それは信じがたいほど高く、空へ向かってとぐろを巻きながら伸びていた。水分をたっぷりと含んだその蔓は、まるで風船のように膨らんでいて、今にも破裂しそうな気配を漂わせていた。

 「アーレル、やっぱり心配してる? 僕、もう一度登ってみようと思ってたんさ。だから……」

 「大丈夫」

 アーレルは、そう一言で返した。

 その声には、彼女なりの思索の深さがにじんでいた。

 スワローは安心したように笑みを浮かべると、「じゃあ僕の町を見せてあげる」と言って、自然にアーレルの手を取った。その手を握った瞬間、スワローは何かに 気づいたように、ふいに目を見開いた。

 「……仮面の人と、同じ感じがしたんさ。あ、いや、ごめんね、なんでもないんだ」

 少年は照れ隠しのようにうつむきながら、アーレルの手を引いて歩き出した。二人の手は、町に着くまでずっと離れなかった。

 スワローの町は、不思議なほど静けさに満ちていた。

 工場も、畑も、畜舎もなく、ただ簡素な家屋と、人の足跡で自然にできた道だけがあった。

 「アーレルは、どんなとこに住んでたの? 僕さ、この町あんまり好きじゃないんさ。みんな食べ物を作らずに、あるものだけで暮らしてるんだよ? 確かに今は足りてるみたいだけど、いつかなくなるに決まってるんさ。そう思ってるの、僕だけみたいだけどね」

 スワローの言葉に、アーレルは返答を探しながら沈黙した。自分の町を説明するには、あまりにたくさんのことを要する気がした。そのとき、後方から声がかかった。

 「スワロー君!」

 声の方を見ると、一人の青年が駆けてくる。

 「先生!」

 スワローが呼びかけると、青年は彼を抱きしめるようにして無事を確かめた。そして安心したようにため息をつくと、アーレルに気づいた。

 「スワロー君、今度はずいぶんと長かったね。でも元気そうで何よりだ。おや……その子は?」

 「アーレルっていうんだ! 僕が行った先でね、ちょっとあって……あ、アーレル、お腹減ってる? 先生、僕の分、ちゃんと取っておいてくれたよね?」

 「お腹を空かせて帰ってくると思って、ずっと待っていたよ」

 先生は笑って袋を取り出し、スワローの手に渡した。袋の中では何かが音を立てている。

 「アーレル、半分あげるよ。手、出して?」

 言われるままに手を差し出すと、銅貨がじゃらじゃらと注がれた。それは、アーレルの世界で使われている通貨とまったく同じものだった。

 「先生、いつも思ってたんだけどさ、これっていつ誰が作ったの? 数えやすいのはいいけど、もっとお腹にたまるもののほうがよくない? 僕だったら、もっと厚く切るんさ。食べごたえがあるように」

 「なるほどね。でもね、スワロー君、我々は“食べること”そのものが仕事のようなものなんだ。だから、それを作る側になると話が少し変わってくるのさ。君がもう少し成長したら、またこの話をしよう」

 「ちぇ、先生はいつもそうだ」

 スワローはそうぼやきながら、銅貨をひとつずつ、音を立てて口に入れていった。どうやらこの町では“通貨”を文字通り「食べる」らしい。

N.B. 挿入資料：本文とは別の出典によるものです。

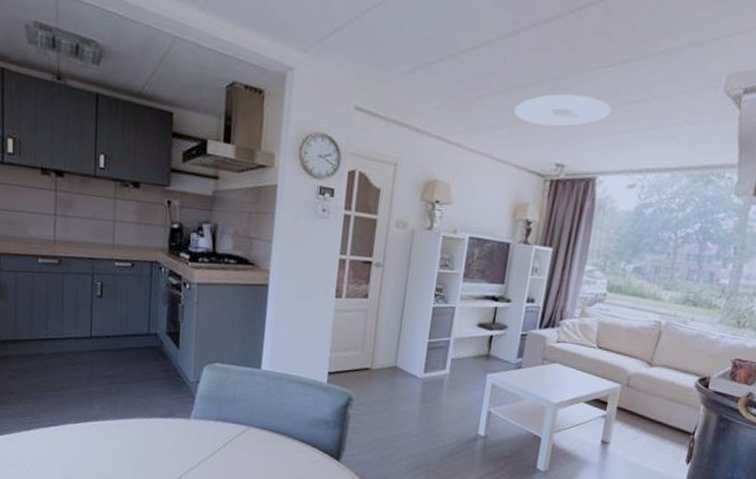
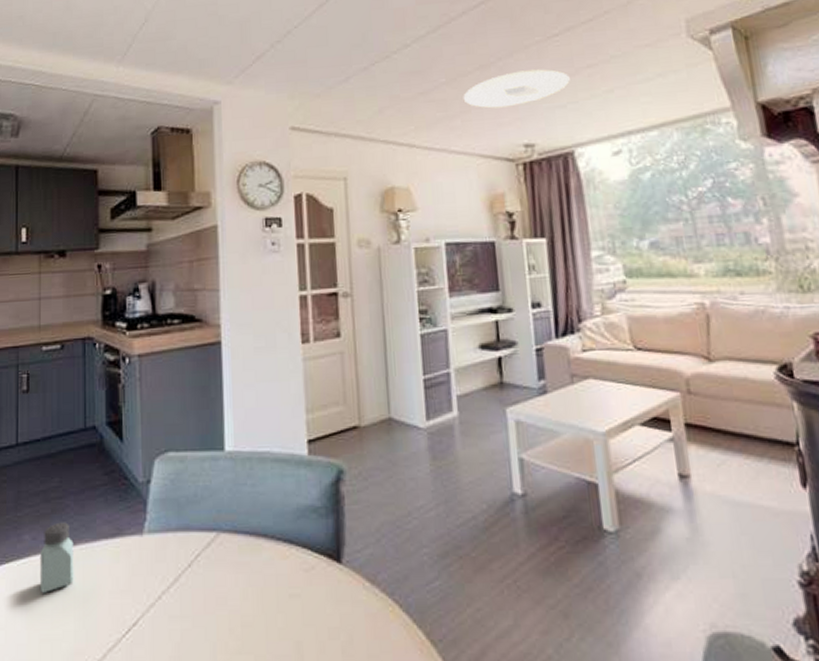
saltshaker: none [106,400,134,449] -> present [39,522,74,594]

 それをじっと見ていたアーレルの手元には、まだ何枚か銅貨が残っていた。

 「……アーレルは食べないの? どこか具合わるい?」

 「ううん。でも、これじゃパンは買えないみたいね」

 「パン? パンって……なんだっけ?」

 スワローはきょとんとして首をかしげた。その眼差しに何か物欲しそうな色が混ざっていることに気づいて、アーレルは自分の銅貨をすべてスワローに渡した。

 「ええと、アーレル君だったね。君は……まさかとは思うけど、川の向こうから来たのかい? それともスワロー君が向こう側へ?」

 先生は困惑気味に尋ねたが、スワローは満面の笑みで叫んだ。

 「ほんと⁈ 川の水が干上がってるって本当⁈ じゃあ僕でも渡って行けるんだね⁈」

 「ふむ……そうしたくなるか……」

 先生はスワローをなだめながら頷いた。

 「アーレル君、お願いがある。スワロー君を、君の知る世界へ案内してくれないか? この子はずっと、川の向こうに憧れていた。見て、学ぶには、君のような案内人が必要だと思うんだ」

 「違うよ! アーレルは、あそこから来たんだ!」

 スワローは天を指さしたが、先生は首を横に振らず、ただ頷いた。

 アーレルは、その提案を断る理由を見つけられなかった。むしろ、この世界をもっと知ってみたいと思っていた。

 「ありがとう、アーレル君。スワロー君を、どうかよろしく」

 先生はこの町のしきたりに則り、古風な祝詞のような言葉でふたりを送り出した。

 「ありがとう、アーレル! 僕と一緒に探検してくれるんだね!」

 スワローはそう言って、あの巨大な植物の根元を横切った。

 彼の目は輝いていて、冒険の始まりを告げる鐘のようだった。

 「それでね、仮面の人がこの辺を掘れって言ってたんさ。そしたら、透明なパリッとしたやつが出てきて、すごくおいしかった。でも中に種みたいのが入ってたから、それをぺっと吐いたんさ。そしたら、この植物が伸びてきたんだよ!」

 アーレルはスワローの話を聞きながら、例の切符のことをもう考えるのをやめることにした。

 やがて二人は、乾ききった川辺に辿りついた。

 「ほんとだ! 前はすごい勢いで水が流れてたのに……どうして干上がっちゃったんだろう。お日様が全部乾かしちゃったのかな?」

 川底はひび割れ、そこかしこに打ち捨てられた魚の骸が、やがて土に還ろうとしていた。

 ようやく対岸にたどり着こうとしたそのとき──

 パンッ!と乾いた音が響いた。

 続けざまに、頭上からバラバラと音を立てて蔓が落ちてきた。

 裂けた植物の中から、かつて蓄えられていた水が勢いよく流れ出し、川底に奔流を生み出す。

 「急ごう!」

 スワローはアーレルの手をぎゅっと握りしめた。

 対岸は高く、子どもの背では登り切れない。

 水音が近づき、すべてが水に飲まれようとしたその瞬間──

 何かが、彼らの背中を抱えて跳び上がった。